Neither Boeing's engineers in Long Beach nor Lockheed's engineers in Marrietta have anything new in the pipeline. Sure, there's some paper drawings of stealthy tactical airlifters getting some buzz, but nothing within at least five to 10 years of coming to flying fruition.


So, both manufacturers decide to do what all US defense companies do in this situation: they go foreign!

Lockheed locks arms with the company they spurned more than 15 years before on a potential joint tanker bid. So the Lockheed/Airbus axis offers the USAF the in-production A400M, which of course will be assembled in Mobile or Marrietta (or both) and fitted with a new 10,000shp-class General Electric turboprop or the Pratt & Whitney PW800, which was actually the orignal A400M engine before "the Chirac affair".

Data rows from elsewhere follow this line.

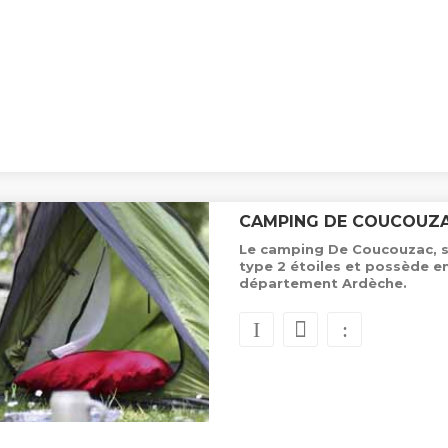
CAMPING DE COUCOUZ
Le camping De Coucouzac, si
type 2 étoiles et possède 
département Ardèche.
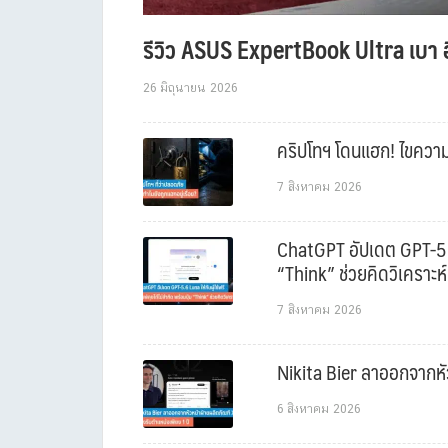
รีวิว ASUS ExpertBook Ultra เบา อ
26 มิถุนายน 2026
คริปโทฯ โดนแฮก! ไขความล
7 สิงหาคม 2026
ChatGPT อัปเดต GPT-5.6 L
“Think” ช่วยคิดวิเคราะห์
7 สิงหาคม 2026
Nikita Bier ลาออกจากหัว
6 สิงหาคม 2026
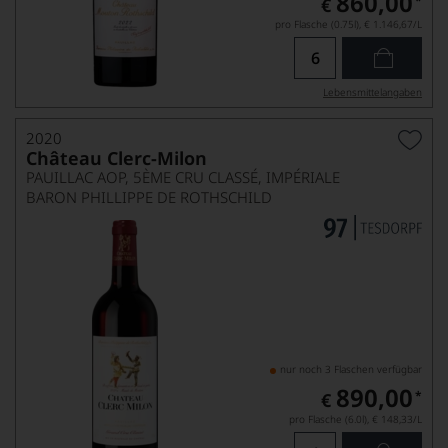
860,00
*
€
pro Flasche (0.75l),
€ 1.146,67
/L
Lebensmittel­angaben
2020
Château Clerc-Milon
PAUILLAC AOP, 5ÈME CRU CLASSÉ, IMPÉRIALE
BARON PHILLIPPE DE ROTHSCHILD
nur noch 3 Flaschen verfügbar
890,00
*
€
pro Flasche (6.0l),
€ 148,33
/L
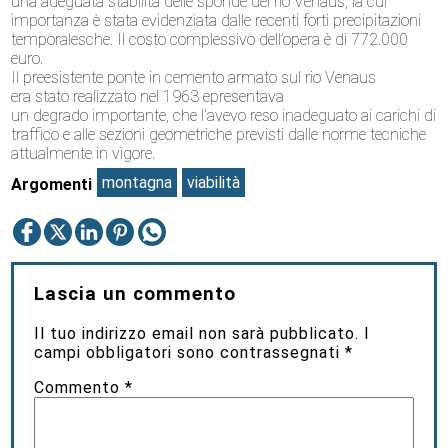
una adeguata stabilità delle sponde del rio Venaus,
la cui
importanza è stata evidenziata dalle recenti forti precipitazioni
temporalesche.
Il costo complessivo dell’opera è di
772.000
euro
.
Il
preesistente
ponte in cemento armato sul rio Venaus
era
stato
realizzato nel 1963
e
presentava
un
degrado importante
,
che l’avevo reso
inadeguat
o
ai carichi di
traffico
e alle sezioni geometriche previsti dalle norme tecniche
attualmente in vigore.
montagna
viabilità
Argomenti
Lascia un commento
Il tuo indirizzo email non sarà pubblicato.
I
campi obbligatori sono contrassegnati
*
Commento
*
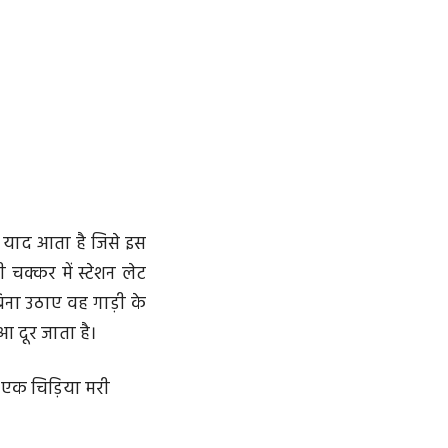
ों याद आता है जिसे इस
 चक्कर में स्टेशन लेट
ना उठाए वह गाड़ी के
 दूर जाता है।
 एक चिड़िया मरी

Boeing, which will never partner with the likes of Airbus, has to be more clever. They decide to link up with the manufacturer they briefly considered for a Joint Cargo Aircraft bid: Ukraine's Antonov! The AN-70 is a rugged beast of an airframe, and Boeing's engineers believe they can smooth out its aerodynamic and mechanical quirks. Boeing parks the new AN-70 assembly line somewhere in the US southeast, with Charleston (South Carolina), Jacksonville or San Antonio on the shortlist.